Matatā residents are unimpressed with the council’s suggestion to get everyone out of their homes following a 2005 flood that tore through houses across the Bay of Plenty town.
The council has been trying to figure out the best option for its future ever since but residents are saying the councils offer has been "nothing short of blackmail".
The Government, Whakatāne District Council and Bay of Plenty Regional Council will put up a combined $15 million to "co-fund a managed retreat that will enable at-risk property owners to sell their properties and relocate to a safer environment".
Whakatāne Mayor Tony Bonne has backed the approach, saying the safety of residents is paramount, but many of those on the ground are not happy.
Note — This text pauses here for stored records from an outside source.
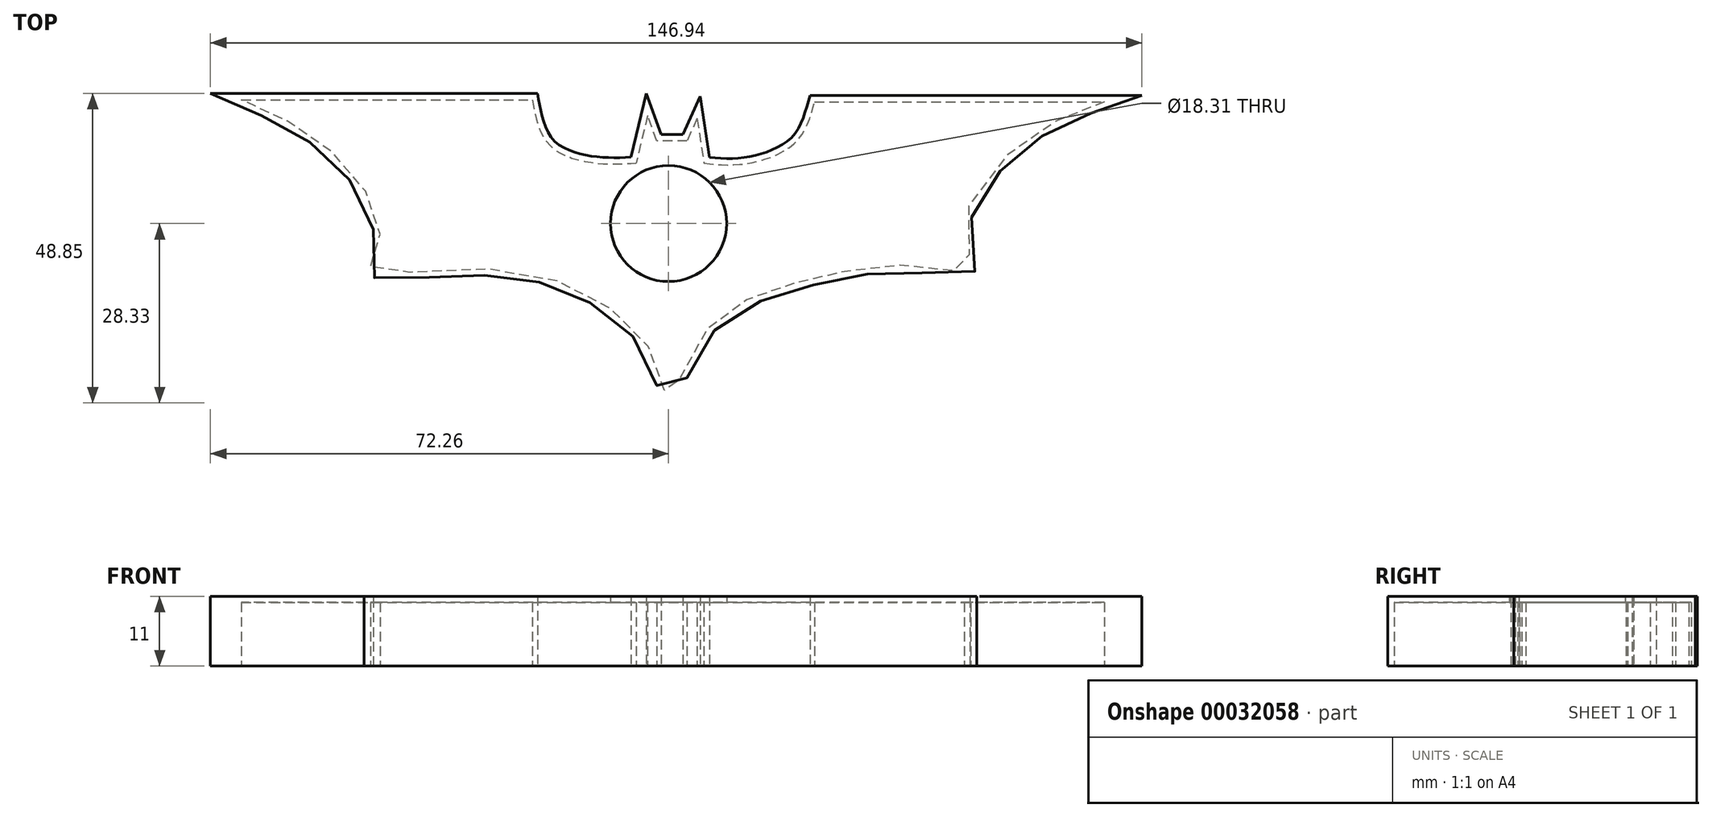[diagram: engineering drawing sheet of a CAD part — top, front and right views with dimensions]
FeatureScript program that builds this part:
annotation { "Feature Type Name" : "Feature", "Feature Type Description" : "" }
export const myFeature = defineFeature(function(context is Context, id is Id, definition is map)
    precondition{}
    {
        {
            var Q0;
            Q0=qCreatedBy(makeId("Top.planeOp"),FACE);
            var sketch = newSketch(context, id + "F0", { "sketchPlane" : qUnion([Q0])});
            skLineSegment(sketch, "E0", {"start": v(-67.36, 19.52) * mm, "end": v(-21.5, 19.52) * mm});
            skLineSegment(sketch, "E1", {"start": v(23.06, 19.2) * mm, "end": v(68.76, 19.2) * mm});
            skLineSegment(sketch, "E2", {"start": v(4.5, 16.57) * mm, "end": v(5.57, 9.53) * mm});
            skLineSegment(sketch, "E3", {"start": v(4.5, 16.57) * mm, "end": v(2.91, 13.05) * mm});
            skPoint(sketch, "E3.endSnap0", {"position": v(5.04, 13.05) * mm});
            skLineSegment(sketch, "E4", {"start": v(2.91, 13.05) * mm, "end": v(-1.84, 13.05) * mm});
            skLineSegment(sketch, "E5", {"start": v(-1.84, 13.05) * mm, "end": v(-3.31, 17.06) * mm});
            skLineSegment(sketch, "E6", {"start": v(-3.31, 17.06) * mm, "end": v(-5.12, 9.53) * mm});
            skFitSpline(sketch, "E7", {"points": [v(-21.5, 19.52) * mm, v(-18.71, 12.31) * mm, v(-11.34, 9.53) * mm, v(-5.12, 9.53) * mm], "startDerivative": vector(4.52, -23.84) * mm, "endDerivative": vector(19.06, 1.2) * mm});
            skPoint(sketch, "E8.2.internal.snap0", {"position": v(0.54, 13.05) * mm});
            skFitSpline(sketch, "E8", {"points": [v(5.57, 9.53) * mm, v(12.74, 9.53) * mm, v(20.27, 13.05) * mm, v(23.06, 19.2) * mm], "startDerivative": vector(22, -2.7) * mm, "endDerivative": vector(5.99, 20.43) * mm});
            skFitSpline(sketch, "E9", {"points": [v(68.76, 19.2) * mm, v(57.13, 13.79) * mm, v(46.65, 0) * mm, v(47.46, -7.02) * mm, v(39.11, -6.7) * mm, v(25.02, -8.16) * mm, v(13.72, -11.44) * mm, v(4.88, -18.32) * mm, v(0, -27.33) * mm, v(-1.84, -22.09) * mm, v(-10.36, -12.59) * mm, v(-28.87, -7.18) * mm, v(-46.89, -7.18) * mm, v(-45.74, -3.41) * mm, v(-47.7, 4.94) * mm, v(-56.71, 14.11) * mm, v(-67.36, 19.52) * mm], "startDerivative": vector(-182.09, -63.33) * mm, "endDerivative": vector(-168.66, 71.9) * mm});
            skSolve(sketch);
        }
        {
            var Q0;
            Q0=makeQuery(id+"F0.imprint","IMPRINT",FACE,{"disambiguationData":[TD([[makeQuery(id+"F0.imprint","IMPRINT",EDGE,{"derivedFrom":sQuery(id+"F0.wireOp",EDGE,"E0")}),-1.0]])]});
            extrude(context, id + "F1", {"entities" : qUnion([Q0]), "depth" : 10 * mm});
        }
        {
            var Q0;
            Q0=makeQuery(id+"F1.opExtrude","CAP_FACE",FACE,{"disambiguationData":[OSD([sQuery(id+"F0.wireOp",EDGE,"E0"),sQuery(id+"F0.wireOp",EDGE,"E1"),sQuery(id+"F0.wireOp",EDGE,"E2"),sQuery(id+"F0.wireOp",EDGE,"E3"),sQuery(id+"F0.wireOp",EDGE,"E4"),sQuery(id+"F0.wireOp",EDGE,"E5"),sQuery(id+"F0.wireOp",EDGE,"E6"),sQuery(id+"F0.wireOp",EDGE,"E7"),sQuery(id+"F0.wireOp",EDGE,"E8"),sQuery(id+"F0.wireOp",EDGE,"E9")])],"isStart":true});
            shell(context, id + "F2", {"entities" : qUnion([Q0]), "thickness" : 1 * mm, "oppositeDirection" : true});
        }
        {
            var Q0;
            Q0=makeQuery(id+"F2.opShell","OFFSET_FACE",FACE,{"disambiguationData":[OSD([sQuery(id+"F0.wireOp",EDGE,"E0"),sQuery(id+"F0.wireOp",EDGE,"E1"),sQuery(id+"F0.wireOp",EDGE,"E2"),sQuery(id+"F0.wireOp",EDGE,"E3"),sQuery(id+"F0.wireOp",EDGE,"E4"),sQuery(id+"F0.wireOp",EDGE,"E5"),sQuery(id+"F0.wireOp",EDGE,"E6"),sQuery(id+"F0.wireOp",EDGE,"E7"),sQuery(id+"F0.wireOp",EDGE,"E8"),sQuery(id+"F0.wireOp",EDGE,"E9")])]});
            var sketch = newSketch(context, id + "F3", { "sketchPlane" : qUnion([Q0])});
            skCircle(sketch, "E10", {"center": v(0, 0) * mm, "radius": 9.16 * mm});
            skSolve(sketch);
        }
        {
            var Q0;
            Q0 = qSketchRegion(id + "F3", true);
            var Q1;
            Q1=makeQuery(id+"F3.imprint","IMPRINT",FACE,{"disambiguationData":[TD([[makeQuery(id+"F3.imprint","IMPRINT",EDGE,{"derivedFrom":sQuery(id+"F3.wireOp",EDGE,"E10")}),1.0]])]});
            extrude(context, id + "F4", {"entities" : qUnion([Q0, Q1]), "operationType" : NewBodyOperationType.REMOVE, "oppositeDirection" : true, "depth" : 25.4 * mm});
        }
    });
"They tell us what to do and expect us to go along with it," Matatā resident Rick Whalley told TVNZ1's Breakfast.
Mr Whalley says the Matatā council made an offer but he has little as one month to accept it, although his house was not affected by the flood.
"Our house wasn’t touched or damaged and yet they still want us to leave."
"My wife and I have lived there for the past seven years."
Mr Whalley has asked the council to work with residents as opposed to making decisions without them.
Matatā resident Michelle Beach says this is a form of bullying and refuses to leave her home which has been in the family since 1953.
"I think the whole thing sucks from beginning to end," she says. "I floated around the house thinking me and my kids were going to die, just for the council to treat me like crap."
"It's been in my family for a long time and it's my children’s inheritance."
A hearing on the plan is set to take place later in the year after residents have considered the proposal.